As simulations grow in dimensions and accuracy the wall clock time is bound to increase substantially, reaching days and potentially months depending on the parameters and geometry of the chosen simulation. The performance of different finite difference solvers with different degrees of optimization on different types of compute hardware was investigated and the achieved speedups assessed. Specifically, one serial CPU-based solver was presented as a baseline, which was then transitioned to a GPU-based solver. This in turn was then optimized further with regards to improved memory redundancy. To make comparisons fairer all of the solvers used the same temporal and spatial discretization techniques. Further, a benchmarking scenario was proposed to be used for the different solvers across used hardware, including the relevant geometry, gird, and initial and boundary conditions.

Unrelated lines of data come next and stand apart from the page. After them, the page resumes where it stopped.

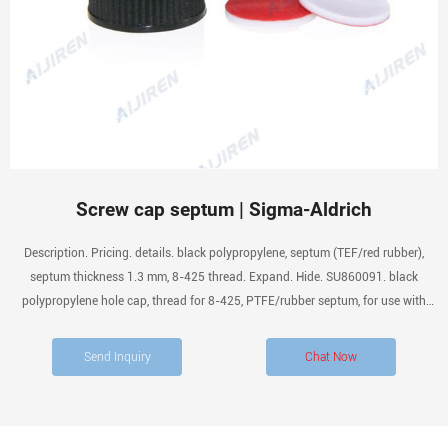
Screw cap septum | Sigma-Aldrich
Description. Pricing. details. black polypropylene, septum (TEF/red rubber),
septum thickness 1.3 mm, 8-425 thread. Expand. Hide. SU860091. black
polypropylene hole cap, thread for 8-425, PTFE/rubber septum, for use with
11.6 × 32mm vial (standard opening), pkg of 100 ea. Expand.
Send Inquiry
Chat Now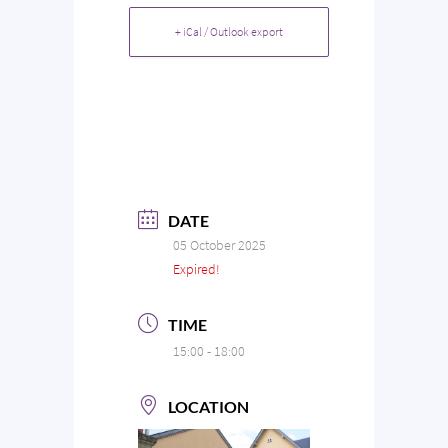
+ iCal / Outlook export
DATE
05 October 2025
Expired!
TIME
15:00 - 18:00
LOCATION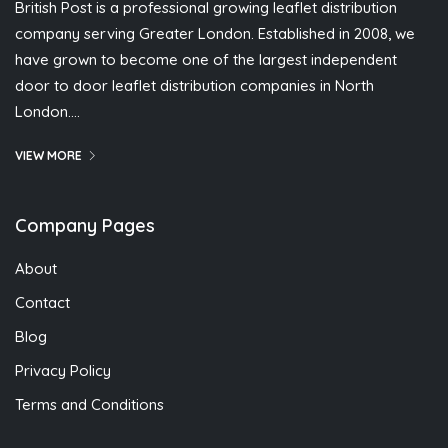
British Post is a professional growing leaflet distribution
company serving Greater London. Established in 2008, we
have grown to become one of the largest independent
door to door leaflet distribution companies in North
London….
VIEW MORE
Company Pages
About
Contact
Blog
Privacy Policy
Terms and Conditions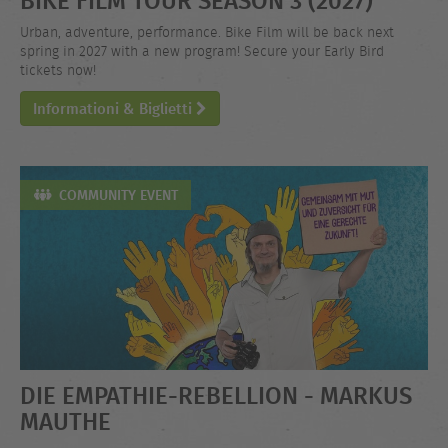
Urban, adventure, performance. Bike Film will be back next
spring in 2027 with a new program! Secure your Early Bird
tickets now!
Informationi & Biglietti
COMMUNITY EVENT
DIE EMPATHIE-REBELLION - MARKUS
MAUTHE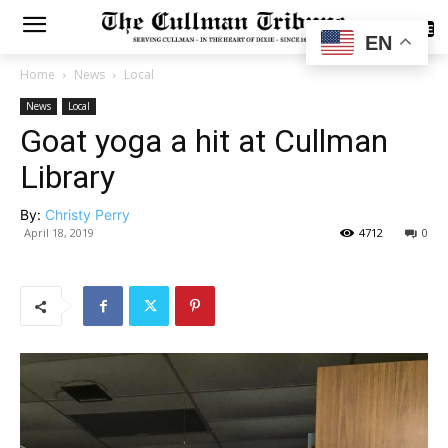
SUBSCRIBE
EN
Home
News
Local
News
Local
Goat yoga a hit at Cullman
Library
By:
Christy Perry
April 18, 2019
4712
0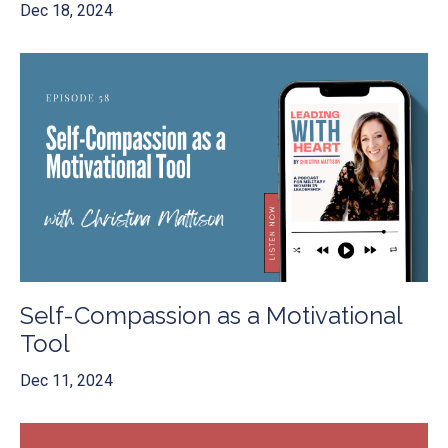
Dec 18, 2024
Self-Compassion as a Motivational
Tool
Dec 11, 2024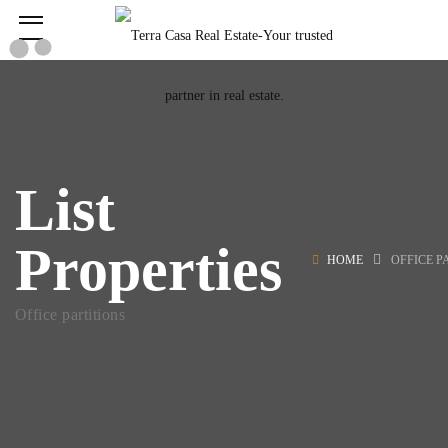
List
Properties
HOME
OFFICE P
Office partitions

The speedups between the different solvers were observed and contextualized with regard to the effort that went into implementing the solvers and the capability and cost of the used hardware. The speedups at different problem sizes were investigated with the aim to establish how the performance gain from parallelizing and optimizing solvers scales with the chosen number of grid points and therefore the computational load.

Very significant speedups were achieved between the regular CPU solver and its GPU implementation, clearly showing the possible performance gains when moving from a serial to a parallel implementation running on an accelerator. The speedups between the two GPU-based solvers were more modest but still significant when considering the possible time spend on one simulation, depending on the chosen number of grid points.

Finally, an additional performance analysis was performed on two Navier-Stokes, one of which was the optimized version of the other, to investigate whether the performance increases were in line with prior findings and what magnitude of a reduction of wall clock time was possible for a state-of-the-art finite difference Navier-Stokes solver.